**TEXT SHOWN:**
□ □ □ □ □
BTW, while for core patches, any machine pass is usually a good
predictor of full regression pass, that's not always the case. There's
a reason we run on about 15 machines plus simulation. Even if this had
"no issues", there would be value in getting full regression run.

I'm pulling this from the nightly again.
Jiri Pirko July 25, 2023, 8:07 a.m. UTC | #4
I see that this patchset got moved to "changes requested" in patchwork.
Why exacly? There was no comment so far. Petr's splat is clearly not
caused by this patchset.

Should I resubmit?

Thanks!

Thu, Jul 20, 2023 at 02:18:18PM CEST, jiri@resnulli.us wrote:
>From: Jiri Pirko <jiri@nvidia.com>
>
>Motivation:
>
>For SFs, one devlink instance per SF is created. There might be
>thousands of these on a single host. When a user needs to know port
>handle for specific SF, he needs to dump all devlink ports on the host
>which does not scale good.
>
>Solution:
>
>Allow user to pass devlink handle alongside the dump command
>and dump only objects which are under selected devlink instance.
>
>Introduce new attr DEVLINK_ATTR_DUMP_SELECTOR to nest the selection
>attributes. This way the userspace can use maxattr to tell if dump
>selector is supported by kernel or not.
>
>Assemble netlink policy for selector attribute. If user passes attr
>unknown to kernel, netlink validation errors out.
□ □ □ □ □
**DATA FOR ANALYSIS:**
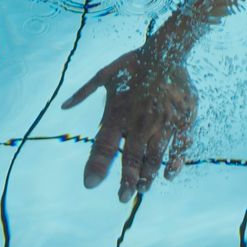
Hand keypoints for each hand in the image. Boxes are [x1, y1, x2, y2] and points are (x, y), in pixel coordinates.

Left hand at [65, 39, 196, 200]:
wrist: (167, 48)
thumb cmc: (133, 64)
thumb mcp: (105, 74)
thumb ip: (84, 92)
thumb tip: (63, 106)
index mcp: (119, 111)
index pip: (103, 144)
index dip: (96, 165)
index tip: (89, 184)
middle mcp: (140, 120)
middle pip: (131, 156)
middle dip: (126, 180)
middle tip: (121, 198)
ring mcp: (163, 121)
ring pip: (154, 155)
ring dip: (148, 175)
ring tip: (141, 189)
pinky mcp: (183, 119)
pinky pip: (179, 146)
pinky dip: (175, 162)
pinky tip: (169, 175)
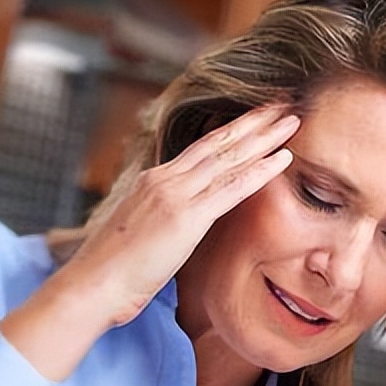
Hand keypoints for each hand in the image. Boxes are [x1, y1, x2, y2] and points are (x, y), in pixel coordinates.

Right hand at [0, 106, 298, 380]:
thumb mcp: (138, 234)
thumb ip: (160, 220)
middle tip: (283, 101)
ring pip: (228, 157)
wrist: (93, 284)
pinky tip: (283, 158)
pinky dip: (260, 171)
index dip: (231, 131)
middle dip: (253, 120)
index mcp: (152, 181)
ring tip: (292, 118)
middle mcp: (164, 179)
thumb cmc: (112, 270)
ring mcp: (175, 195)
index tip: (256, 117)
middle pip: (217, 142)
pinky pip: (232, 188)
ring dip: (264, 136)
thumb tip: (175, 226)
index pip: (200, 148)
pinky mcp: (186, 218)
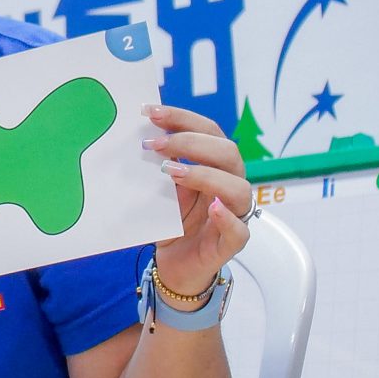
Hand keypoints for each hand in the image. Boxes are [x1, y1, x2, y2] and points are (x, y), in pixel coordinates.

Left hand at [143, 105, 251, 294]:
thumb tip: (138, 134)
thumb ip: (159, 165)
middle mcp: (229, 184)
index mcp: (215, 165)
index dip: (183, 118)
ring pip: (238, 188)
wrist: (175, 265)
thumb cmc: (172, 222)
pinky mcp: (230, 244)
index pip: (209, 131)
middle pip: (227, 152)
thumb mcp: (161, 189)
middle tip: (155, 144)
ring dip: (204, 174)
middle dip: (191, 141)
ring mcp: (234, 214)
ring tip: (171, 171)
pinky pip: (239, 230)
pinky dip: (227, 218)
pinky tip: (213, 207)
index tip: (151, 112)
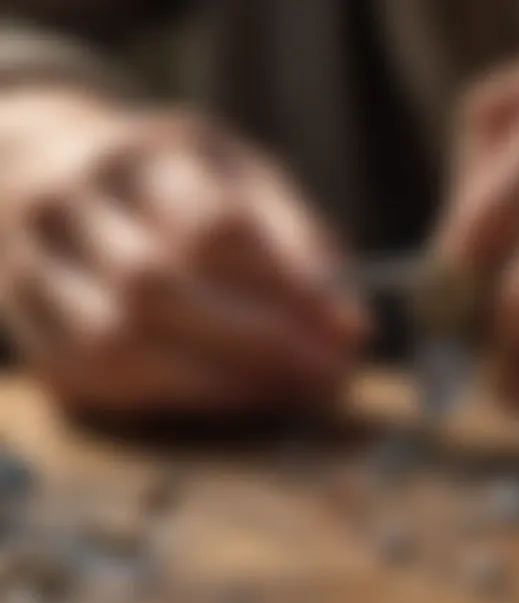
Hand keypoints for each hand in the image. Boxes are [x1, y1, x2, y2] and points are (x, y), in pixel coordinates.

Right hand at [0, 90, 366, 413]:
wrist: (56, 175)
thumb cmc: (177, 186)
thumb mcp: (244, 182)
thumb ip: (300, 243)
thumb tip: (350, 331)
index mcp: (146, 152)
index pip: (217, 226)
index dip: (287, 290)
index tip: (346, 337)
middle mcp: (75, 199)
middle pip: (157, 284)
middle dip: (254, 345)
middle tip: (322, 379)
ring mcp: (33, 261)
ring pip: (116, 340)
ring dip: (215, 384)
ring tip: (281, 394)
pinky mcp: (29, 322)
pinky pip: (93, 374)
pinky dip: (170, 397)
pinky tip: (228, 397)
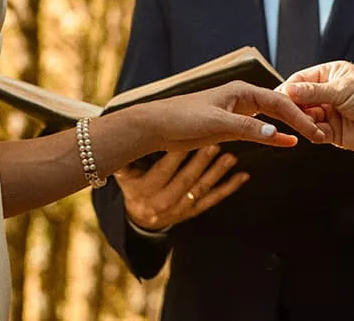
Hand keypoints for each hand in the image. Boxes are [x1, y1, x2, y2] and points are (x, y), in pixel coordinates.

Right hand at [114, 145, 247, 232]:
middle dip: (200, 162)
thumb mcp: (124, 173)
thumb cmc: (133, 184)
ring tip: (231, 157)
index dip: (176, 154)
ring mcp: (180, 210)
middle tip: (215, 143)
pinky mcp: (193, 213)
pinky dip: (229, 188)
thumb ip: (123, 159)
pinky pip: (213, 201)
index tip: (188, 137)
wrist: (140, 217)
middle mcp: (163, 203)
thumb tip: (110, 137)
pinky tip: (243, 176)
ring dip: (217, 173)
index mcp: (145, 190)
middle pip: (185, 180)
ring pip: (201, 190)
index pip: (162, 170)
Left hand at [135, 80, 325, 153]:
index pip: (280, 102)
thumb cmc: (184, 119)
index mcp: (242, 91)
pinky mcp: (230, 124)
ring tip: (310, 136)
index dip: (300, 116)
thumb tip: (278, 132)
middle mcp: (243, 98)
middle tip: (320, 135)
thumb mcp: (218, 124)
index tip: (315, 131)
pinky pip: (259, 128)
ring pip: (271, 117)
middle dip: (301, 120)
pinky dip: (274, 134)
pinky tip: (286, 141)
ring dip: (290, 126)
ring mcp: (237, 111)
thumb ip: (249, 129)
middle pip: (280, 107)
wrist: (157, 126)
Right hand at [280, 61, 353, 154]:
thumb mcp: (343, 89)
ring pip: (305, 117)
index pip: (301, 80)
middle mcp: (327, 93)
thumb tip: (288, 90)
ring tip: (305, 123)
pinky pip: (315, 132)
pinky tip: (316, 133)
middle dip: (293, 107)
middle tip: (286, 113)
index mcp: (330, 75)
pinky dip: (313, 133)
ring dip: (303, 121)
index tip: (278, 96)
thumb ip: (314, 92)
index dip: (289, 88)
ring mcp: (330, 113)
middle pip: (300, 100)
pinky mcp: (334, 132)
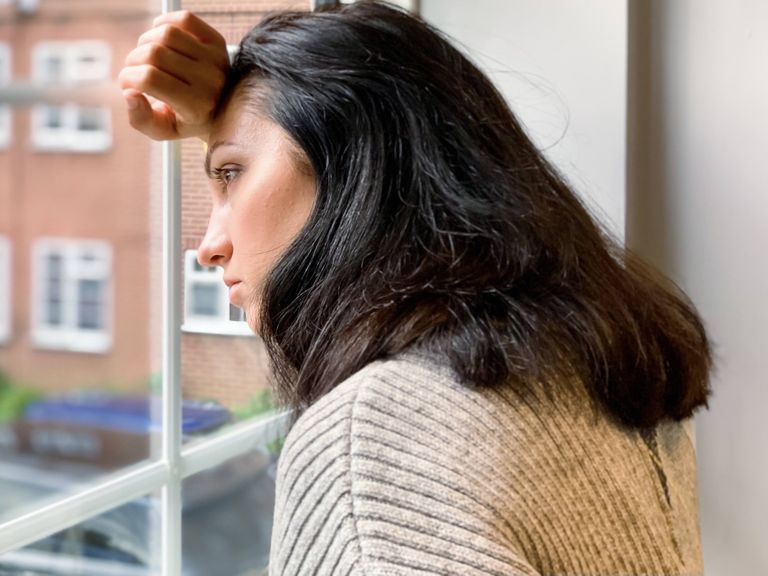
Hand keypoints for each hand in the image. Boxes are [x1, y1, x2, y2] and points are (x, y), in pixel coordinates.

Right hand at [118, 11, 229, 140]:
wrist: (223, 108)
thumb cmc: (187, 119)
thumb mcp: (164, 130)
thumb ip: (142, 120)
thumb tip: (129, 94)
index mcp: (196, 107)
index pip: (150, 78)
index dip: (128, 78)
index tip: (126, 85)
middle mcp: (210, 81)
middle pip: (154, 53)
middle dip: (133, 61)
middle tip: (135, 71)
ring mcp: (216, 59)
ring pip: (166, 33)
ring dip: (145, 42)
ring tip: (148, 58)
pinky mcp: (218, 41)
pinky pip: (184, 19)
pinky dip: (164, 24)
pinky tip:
□ □ □ □ □
**QUESTIONS ON THE MATERIAL:**
[1] In the devlink patch thread, rewrite the passage from "BTW, while for" to "the nightly again." with "nightly" changed to "weekly".
[2] According to the devlink patch thread, how many machines are used for regression runs besides simulation?
[3] Please resume the devlink patch thread from the point where it stops.

**WRITTEN RESPONSES:**
[1]
BTW, while for core patches, any machine pass is usually a good
predictor of full regression pass, that's not always the case. There's
a reason we run on about 15 machines plus simulation. Even if this had
"no issues", there would be value in getting full regression run.

I'm pulling this from the weekly again.

[2] About 15 machines.

[3]
>
>Example:
>$ devlink port show
>auxiliary/mlx5_core.eth.0/65535: type eth netdev eth2 flavour physical port 0 splittable false
>auxiliary/mlx5_core.eth.1/131071: type eth netdev eth3 flavour physical port 1 splittable false
>
>$ devlink port show auxiliary/mlx5_core.eth.0
>auxiliary/mlx5_core.eth.0/65535: type eth netdev eth2 flavour physical port 0 splittable false
>
>$ devlink port show auxiliary/mlx5_core.eth.1
>auxiliary/mlx5_core.eth.1/131071: type eth netdev eth3 flavour physical port 1 splittable false
>
>This is done in patch #10
>
>Dependency:
>
>The DEVLINK_ATTR_DUMP_SELECTOR parsing is very suitable to be done
>once at the beginning of the dumping. Unfortunatelly, it is not possible
>to define start() and done() callbacks for netlink small ops.
>So all commands that use instance iterator for dumpit are converted to
>split ops. This is done in patch #1-9
>
>Extension:
>
>patch #11 extends the selector by port index for health reporter
>dumping.
>
>v1->v2:
>- the original single patch (patch #10) was extended to a patchset
>
>Jiri Pirko (11):
>  devlink: parse linecard attr in doit() callbacks
>  devlink: parse rate attrs in doit() callbacks
>  devlink: introduce __devlink_nl_pre_doit() with internal flags as
>    function arg
>  devlink: convert port get command to split ops
>  devlink: convert health reporter get command to split ops
>  devlink: convert param get command to split ops
>  devlink: convert trap get command to split ops
>  devlink: introduce set of macros and use it for split ops definitions
>  devlink: convert rest of the iterator dumpit commands to split ops
>  devlink: introduce dump selector attr and use it for per-instance
>    dumps
>  devlink: extend health reporter dump selector by port index
>
> include/uapi/linux/devlink.h |   2 +
> net/devlink/devl_internal.h  |  42 +++---
> net/devlink/health.c         |  21 ++-
> net/devlink/leftover.c       | 211 ++++++++--------------------
> net/devlink/netlink.c        | 263 ++++++++++++++++++++++++++++++-----
> 5 files changed, 333 insertions(+), 206 deletions(-)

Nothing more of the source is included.